Unless you live under a rock, you will have heard the devastating news that the hugely inspiring Stephen Sutton passed away in his sleep yesterday. I still can’t believe the cruelty of a world where someone as pure and good as Stephen could be taken so harshly from his family, friends and from the rest of the world, but remain happy for him that he had achieved so much and could go having made such a difference to the world around him. Although incredibly impressive, I actually believe the fundraising £3.6million for the Teenage Cancer Trust is the lesser part of what he did for our society. Of course that money will save lives and will go towards creating a legacy in his name, but isn’t it so much more important that through the power of social media he managed to inspired a nation?
So many people were touched by his story, a quick scroll down Facebook or Twitter will see countless messages saying how amazing he was and what a loss it is to society. Importantly, not just those in full health were touched and inspired by him, Stephen also became an icon, a shining example, for those who are suffering from cancer, whether terminal or those in treatment. He showed them that cancer is not the end and that there is so much they can do from a hospital bed with the power of positive thinking. Having known a lot of cancer sufferers in my time, both those who have died and those who have survived, I can tell you that positive thinking really can make all the difference to those going through this. I write countless stories about those with cancer who refuse to let it get them down, who throw themselves into fundraising and who often beat the disease. Not saying these are related, but it certainly gives the patient a new focus and drive rather than just worrying about being ill.After the No Make-Up Selfie craze flooded Facebook, Twitter and Instagram feeds just weeks ago thanks to a teenage mum from Stoke, we have seen yet another incredible use of social media thanks to Stephen Sutton. The teenager used Facebook and Twitter to spread word of his bucket list and to eventually raise £3.6million, which has been referred to as a credit to humanity. I can’t help but agree. In a world where Facebook and Twitter seem to be mainly used as ways of showing off, putting people down, or worse, trolling others, it is refreshing to see social media used to do good and unite a nation. The whole point of social media was to bring people closer together but with all the news reports on disgusting uses of the sites cropping up in recent years, it seems that more often than not they are being used negatively. Finally, we are seeing a new craze of using social media to help others and to make a difference.

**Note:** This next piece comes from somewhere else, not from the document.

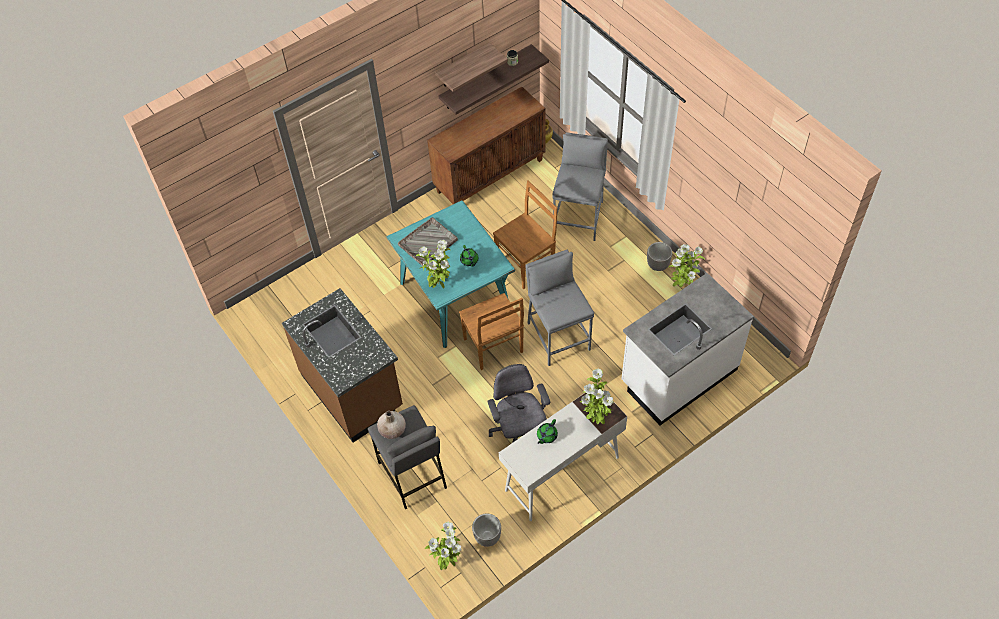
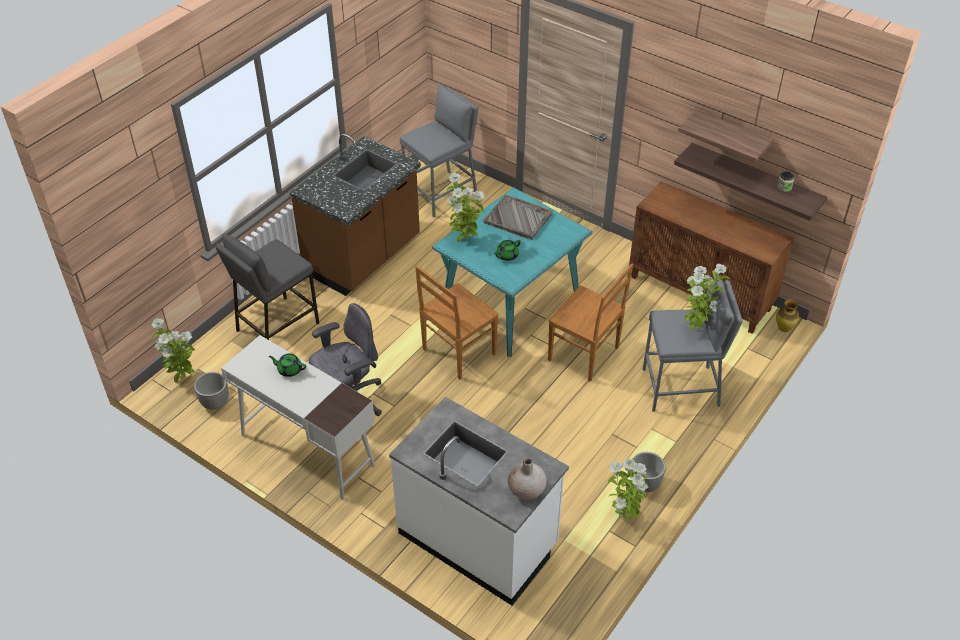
camera: 70 degrees right, 10 degrees down
beige vase [377,411,406,439] -> beige vase moved to [508,458,547,500]
grey stool [525,250,594,366] -> grey stool moved to [400,84,478,217]
potted plant [580,368,614,424] -> potted plant moved to [684,264,730,330]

The amazing thing about social media is that it is so easy, whereas before if you wanted to help charities you had to organise events, donate money or volunteer, now you are contributing just by sharing photos and messages. By sharing links to fundraising pages, you are already raising awareness and spreading the word. Online donation pages also make it so much easier to help, to donate to individual causes, challenges and to the larger charities. I’m just fascinated by how the No Make-Up Selfie spread like wildfire and the message of Stephen’s death is yet another incredible example – the Facebook announcement was shared more than 120,000 times within an hour of its publication.
Perhaps now more than ever it is important to take a good long look at the way we use social media and to make a concerted effort to be more responsible and to use it in the right way. I’d love to see a world where those using it to be nasty, to be perverted or to put others in danger just didn’t exist, but sadly I think where there is the technology there will always be these individuals. What I can hope for, is that the majority of people will continue to, or will start, using social media to really make a difference by raising huge amounts for charity by spreading these campaigns after being inspired by the work of Stephen Sutton. A far better use of our time than paying any attention to the Neknomination craze!
Click here if you would like to donate to Stephen’s campaign for the Teenage Cancer Trust.
Lucy, I totally agree with your point, social media is a very useful tool and I hope that in the future young people can realise how they can unite and use this as a tool. Keep it up
Thanks 😊 all we can do is hope that it will be used more for good than for bad!